== Excerpt to read ==

Coming back to the Sabarimala protests. In the midst of the pilgrimage season, two women activists, aged 39 and 40,who had the backing of the LDF Government, managed to climb right up to the sanctum sanctorum of the shrine. The tantri, or head priest, closed the sanctum later in the morning to “purify” it. The Travancore Dewaswom Board, the controlling authority of Kerala shrines, issued a show-cause notice to the tantri. The state Commission for STs and SCs also issued a notice to him, as one of the two women is a dalit, and the Commission suspects that the purification was on account of her entry. So there are sub-issues within the main issue, which does not look like being resolved any time soon. Review petitions on the verdict of the Supreme Court are pending.
A conversation with a few well-educated and aware homemakers here, however, elicited a general view that there should not be narrow interpretations even in matters of faith. They all said that periods are an integral and essential part of their physiology which signify their maturity to conceive and keep the human race alive. They said that Ayyappa was sure born of a mother, and was very much a sacred fruit of her sacred menstrual cycle. In this context, they said that Hanuman was a celibate and they had no problem praying before him in a temple.

===
== Recorded information ==

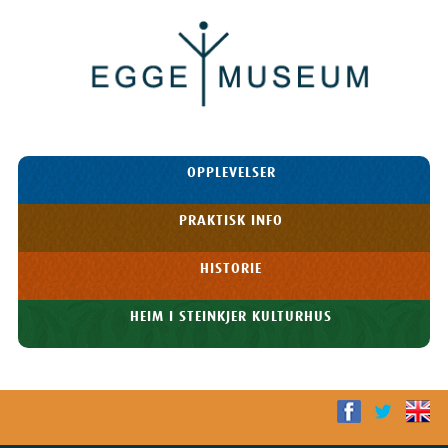
Egge
Museum
HOPP TIL
OPPLEVELSER
INNHOLDET
Meny
PRAKTISK INFO
HISTORIE
HEIM I STEINKJER KULTURHUS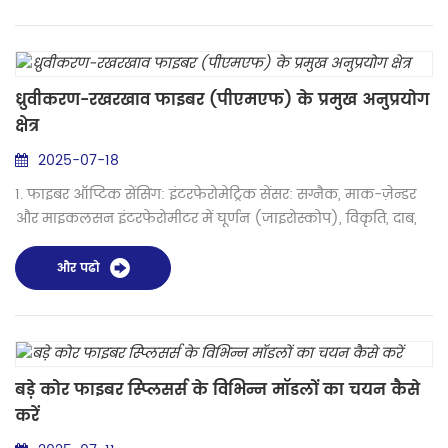
मरम्मत में इनका उपयोग इस प्रकार किया जाता है: 1. सटीक क्लीविंग
और तैयारी फाइबर अंत तैयारी: जोड़ने से पहले, क्षतिग्रस्त फाइबर सिरों
को उपकरणों का उपयोग ...
ध्रुवीकरण-रखरखाव फाइबर (पीएमएफ) के प्रमुख अनुप्रयोग
क्षेत्र
2025-07-18
1. फाइबर ऑप्टिक सेंसिंग: इंटरफेरोमेट्रिक सेंसर: सग्नैक, माक-ज़ेन्डर
और माइकलसन इंटरफेरोमीटर में घूर्णन (जाइरोस्कोप), विकृति, दाब,
तापमान, ध्वनिक तरंगों और चुंबकीय/विद्युत क्षेत्रों को मापने के लिए
उपयोग किया जाता है। पीएमएफ प्रकाश की ध्रुवीकरण अवस्था को बनाए
और पढो
रखते हुए स्थिर व्यतिकरण पैटर्न सुनिश्चित करता है। करंट सेंसर (फाइबर
ऑप्टिक करंट ट्रांसफॉर्मर - FOCTs): फैराडे प्रभाव के आधार पर विद्युत
धारा ...
बड़े कोर फाइबर स्प्लिसर्स के विभिन्न मॉडलों का चयन कैसे
करें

===

__What this exercise asks__:
A: According to the excerpt on the Sabarimala protests, what did the tantri do after the two women reached the sanctum sanctorum?
B: Revise the Sabarimala excerpt by writing out the passage between "A conversation with" and "in a temple.", inclusive, with "homemakers" replaced by "housewives".

__Responses by item number__:
A: He closed the sanctum later in the morning to "purify" it.

B:
A conversation with a few well-educated and aware housewives here, however, elicited a general view that there should not be narrow interpretations even in matters of faith. They all said that periods are an integral and essential part of their physiology which signify their maturity to conceive and keep the human race alive. They said that Ayyappa was sure born of a mother, and was very much a sacred fruit of her sacred menstrual cycle. In this context, they said that Hanuman was a celibate and they had no problem praying before him in a temple.